There’s no doubt that technology is transforming the way we deliver care. But one thing technology can never do is replace nurses entirely. No matter how much easier it makes our job as nurses, technology can only work for patients when it’s combined with highly competent, relationship-based care. And this is why we must be sure to maintain our “high-touch” skills as well. As patient advocates and frontline caregivers, nurses must ensure that new and emerging technologies do not detract from the human element in healthcare.
High-touch skills aren’t limited to the times we physically touch a patient for comfort or healing. They include everything we do to figuratively touch patients’ lives, or the lives of their caregivers and family members. Some examples are:
- Communication and interpersonal skills
- Cultural sensitivity
- Empathy and emotional support
- Patient advocacy
- Patient and family education – regarding medications, managing chronic illness, etc.
Patient suffering isn’t limited to physical pain; it can take on a mental, emotional, or psychological component as well. A patient hospitalized for a long time might suffer from loneliness, social isolation, or a feeling of powerlessness. A dedicated nurse can use high-touch skills to help: finding time to sit down for a chat; encouraging a family member to bring photos or other items from home; moving the patient to a lounge or garden when possible and appropriate; or making sure the patient has easy access to the phone, reading material, TV, etc.
Too often, the healthcare system breaks down, exposing our patients to poor communication, excessive wait times, uncertainty, medical errors, or a poorly coordinated care transition. We can—and should—use our high-touch skills to minimize bad experiences for our patients.
High-touch nursing skills are important in building therapeutic relationships, which have the power to influence outcomes and translate “caring” into “curing.” This is backed up by research. Consider the following examples:
Receiving emotional support and information from a nurse navigator can help cancer patients adjust to their diagnosis and treatment. A study published in the Journal of Clinical Oncology found that patients supported by a nurse navigator reported fewer problems and rated their care higher than patients without similar support.
Patient satisfaction, which is now a factor in Medicare reimbursements, is also influenced by the nurse-client relationship. Press Ganey Associates, a company that evaluates health care performance, has identified “Nurse Communication” as the factor with the greatest impact on patient ratings of their overall hospital experience and likelihood to recommend the hospital.

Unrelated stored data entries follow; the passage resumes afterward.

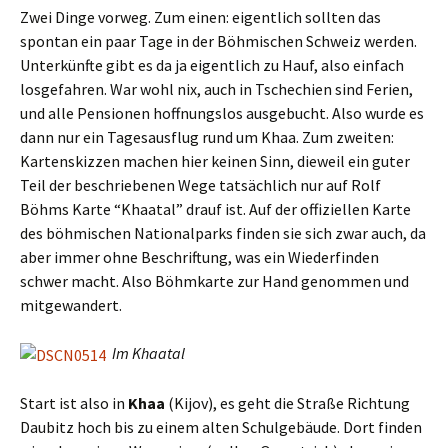
Zwei Dinge vorweg. Zum einen: eigentlich sollten das
spontan ein paar Tage in der Böhmischen Schweiz werden.
Unterkünfte gibt es da ja eigentlich zu Hauf, also einfach
losgefahren. War wohl nix, auch in Tschechien sind Ferien,
und alle Pensionen hoffnungslos ausgebucht. Also wurde es
dann nur ein Tagesausflug rund um Khaa. Zum zweiten:
Kartenskizzen machen hier keinen Sinn, dieweil ein guter
Teil der beschriebenen Wege tatsächlich nur auf Rolf
Böhms Karte “Khaatal” drauf ist. Auf der offiziellen Karte
des böhmischen Nationalparks finden sie sich zwar auch, da
aber immer ohne Beschriftung, was ein Wiederfinden
schwer macht. Also Böhmkarte zur Hand genommen und
mitgewandert.
Im Khaatal
Start ist also in
Khaa
(Kijov), es geht die Straße Richtung
Daubitz hoch bis zu einem alten Schulgebäude. Dort finden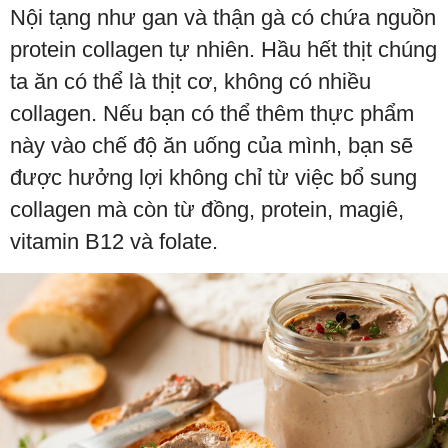
Nội tạng như gan và thận gà có chứa nguồn
protein collagen tự nhiên. Hầu hết thịt chúng
ta ăn có thể là thịt cơ, không có nhiều
collagen. Nếu bạn có thể thêm thực phẩm
này vào chế độ ăn uống của mình, bạn sẽ
được hưởng lợi không chỉ từ việc bổ sung
collagen mà còn từ đồng, protein, magiê,
vitamin B12 và folate.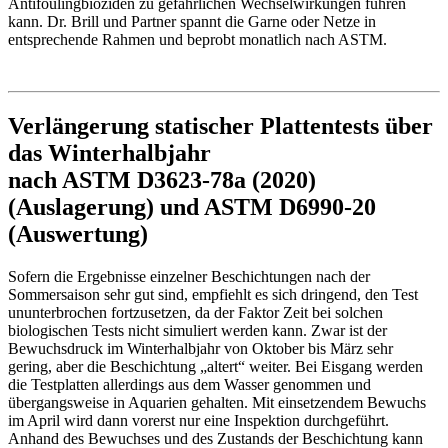
Antifoulingbioziden zu gefährlichen Wechselwirkungen führen
kann. Dr. Brill und Partner spannt die Garne oder Netze in
entsprechende Rahmen und beprobt monatlich nach ASTM.
Verlängerung statischer Plattentests über
das Winterhalbjahr
nach ASTM D3623-78a (2020)
(Auslagerung) und ASTM D6990-20
(Auswertung)
Sofern die Ergebnisse einzelner Beschichtungen nach der
Sommersaison sehr gut sind, empfiehlt es sich dringend, den Test
ununterbrochen fortzusetzen, da der Faktor Zeit bei solchen
biologischen Tests nicht simuliert werden kann. Zwar ist der
Bewuchsdruck im Winterhalbjahr von Oktober bis März sehr
gering, aber die Beschichtung „altert“ weiter. Bei Eisgang werden
die Testplatten allerdings aus dem Wasser genommen und
übergangsweise in Aquarien gehalten. Mit einsetzendem Bewuchs
im April wird dann vorerst nur eine Inspektion durchgeführt.
Anhand des Bewuchses und des Zustands der Beschichtung kann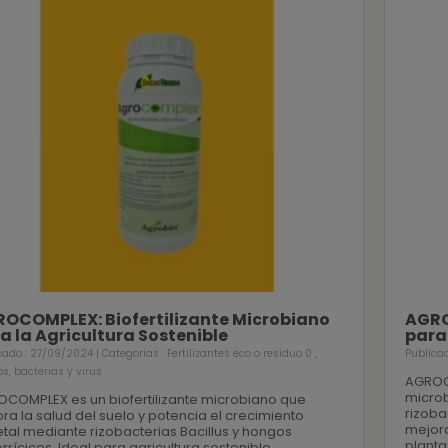
OCOMPLEX: Biofertilizante Microbiano
AGRO
a la Agricultura Sostenible
para
cado : 27/09/2024 | Categorías :
Fertilizantes eco o residuo 0
,
Publica
s, bacterias y virus
AGROCO
micro
COMPLEX es un biofertilizante microbiano que
rizoba
ra la salud del suelo y potencia el crecimiento
mejora
tal mediante rizobacterias Bacillus y hongos
planta
rrícicos. Ideal para agricultura sostenible.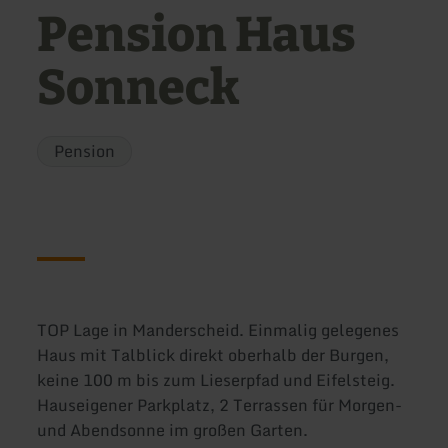
Pension Haus
Sonneck
Pension
TOP Lage in Manderscheid. Einmalig gelegenes
Haus mit Talblick direkt oberhalb der Burgen,
keine 100 m bis zum Lieserpfad und Eifelsteig.
Hauseigener Parkplatz, 2 Terrassen für Morgen-
und Abendsonne im großen Garten.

In oncology, nurses can use interpersonal and interventional skills to help patients manage difficult side effects. A study in Cancer Nursing found that a simple 10-minute foot massage has a “significant, immediate effect of the perception of pain, nausea, and relaxation.”
Among psychiatric patients, the quality of nurse-patient interaction has been shown to influence medication compliance, according to a report in Psychiatric Nursing.
A survey of attitudes toward palliative care in the U.K. revealed that patients and nurses alike “agreed that the two most important characteristics of an expert palliative care nurse were interpersonal skills and qualities such as kindness, warmth, compassion and genuineness.”
As technology revolutionizes healthcare, we have to make sure the high-tech does not displace our much needed high-touch skills. In tech-heavy areas like the ICU, it’s far too easy to get so focused on the ventilators and the beeping monitors that we forget the human needs of our patients and their families. And in cutting-edge, high-tech telehealth situations, where communication does not happen face-to-face, we’ll have to figure out ways to cultivate strong nurse-patient relationships. Taking time to connect with your patients, to educate them and advocate for them, can elevate you from a good nurse to a great nurse.